Beatle fans would be curious to hear “Never Tell Your Mother She’s Out Of Tune”, as it credits George Harrison (under a pseudonym) with guitar; good luck hearing it. Mostly it’s an upbeat soul song without much depth, and horns bringing to mind a high school pep rally. Much better is “Theme For An Imaginary Western”, later made famous in Mountain’s heavier version, but still sounding just as grand. “Tickets To Waterfalls” is driven by an elaborate piano and organ arrangement, but the “poetic” lyrics, matched by his typically over-reaching voice, make it tough to really enjoy. A little better again is “Weird Of Hermiston”, first tried for Disraeli Gears but making its debut here. “Rope Ladder To The Moon”, with its percussive acoustic guitar and cellos, brings to mind “As You Said” somewhat.

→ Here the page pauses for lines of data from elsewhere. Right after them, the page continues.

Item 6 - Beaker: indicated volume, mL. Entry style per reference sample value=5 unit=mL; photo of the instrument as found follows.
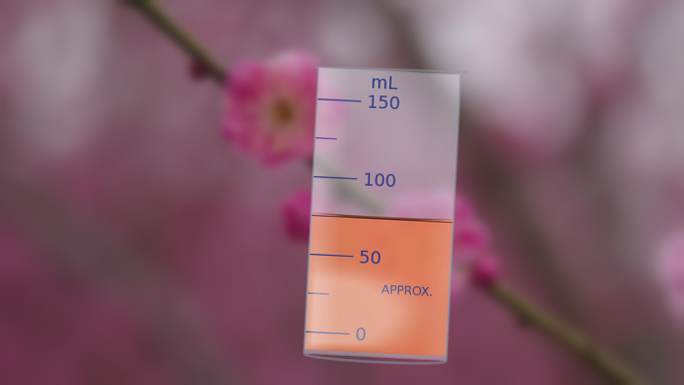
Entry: value=75 unit=mL
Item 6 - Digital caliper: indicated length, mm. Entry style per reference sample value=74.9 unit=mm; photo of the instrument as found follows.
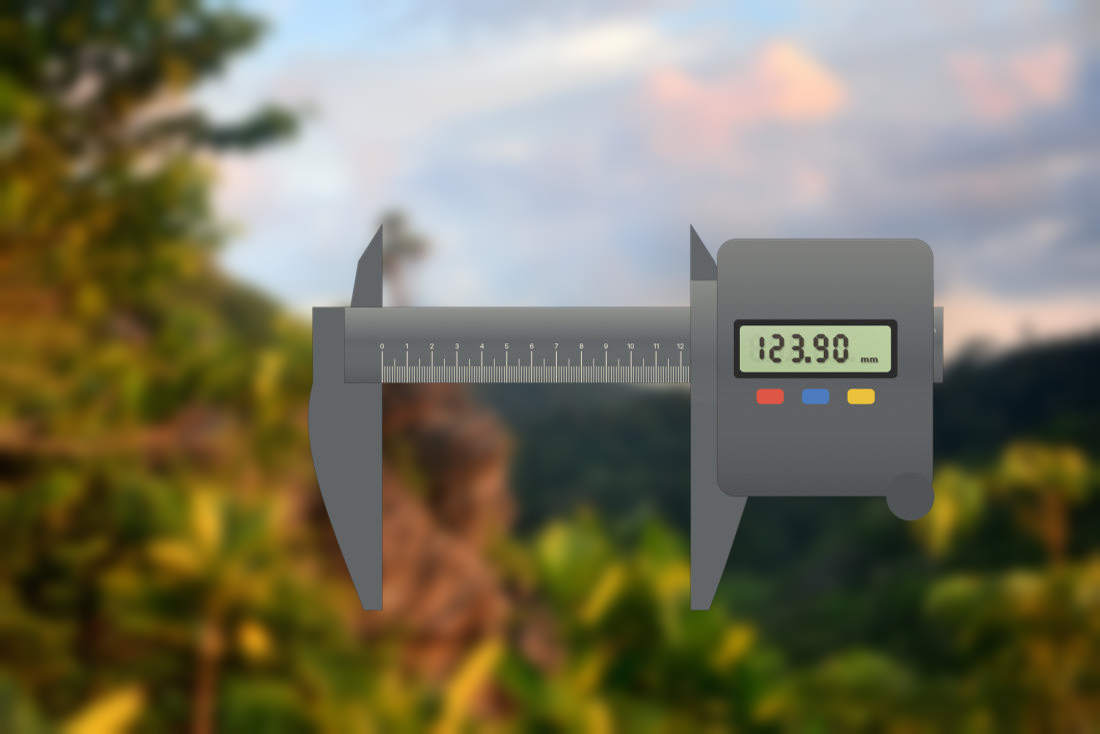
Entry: value=123.90 unit=mm
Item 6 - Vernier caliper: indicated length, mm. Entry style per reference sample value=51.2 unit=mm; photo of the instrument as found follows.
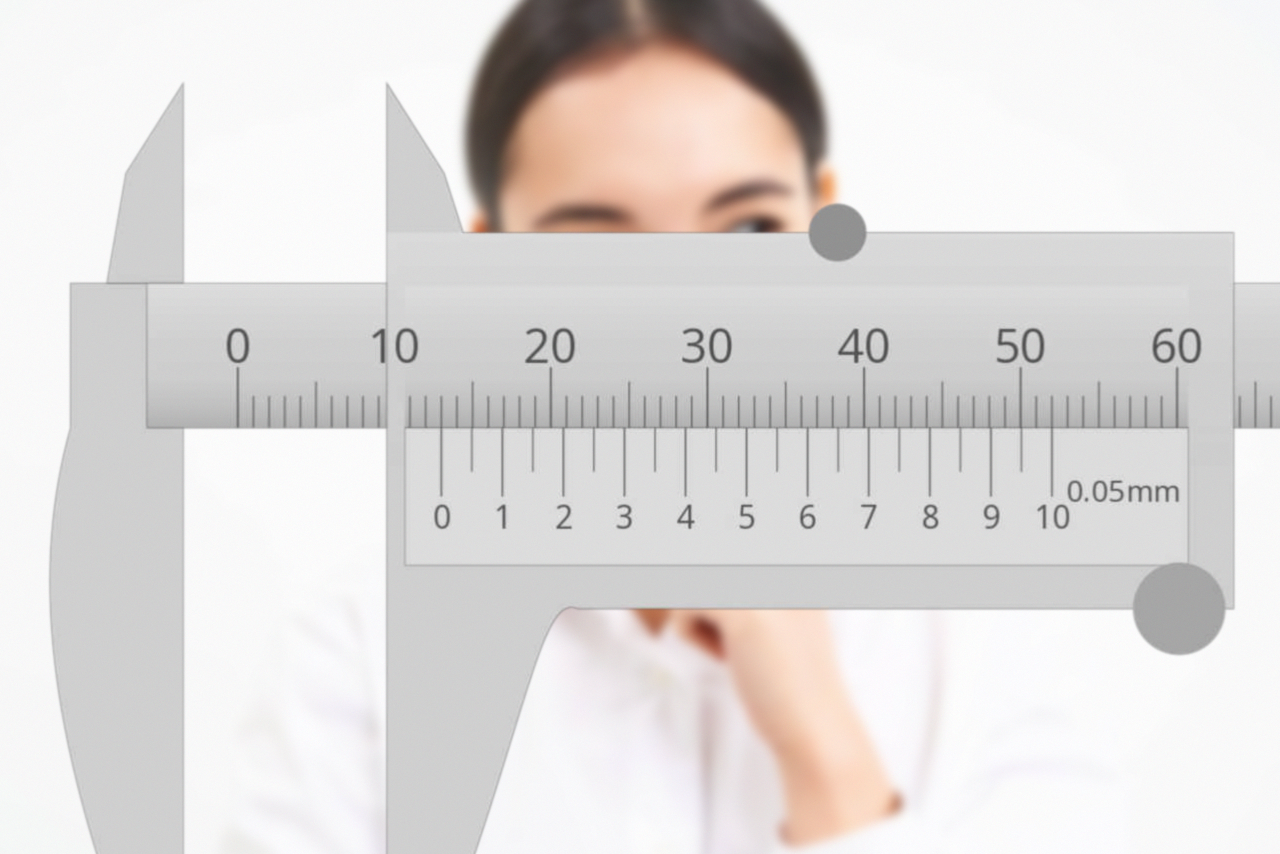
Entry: value=13.0 unit=mm
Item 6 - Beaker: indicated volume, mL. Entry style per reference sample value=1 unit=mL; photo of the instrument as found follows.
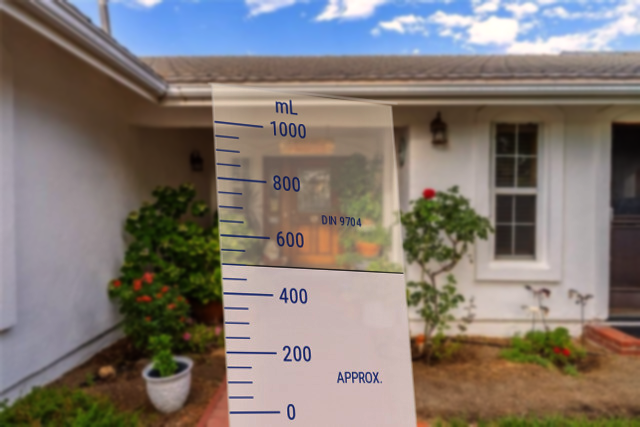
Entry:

Side two starts much the same as side one, with “The Ministry Of Bag” offering boogie and not much else. “He The Richmond” extends the 12-bar blues format with a little more strumming. “Boston Ball Game 1967” is just plain odd, with two sets of dueling lyrics sung virtually simultaneously over increasingly atonal horns. Luckily it’s short, making the Tolkien homage “To Isengard” all the more welcome—at least until the song switches to freakout mode. “The Clearout” was another discarded Cream idea, and is much too busy for its own good.
One wants to like this album, but maybe Jack’s ideas weren’t going to have as much mass appeal as Cream’s other singer. If you’re looking for a companion to Blind Faith, Songs For A Tailor ain’t it.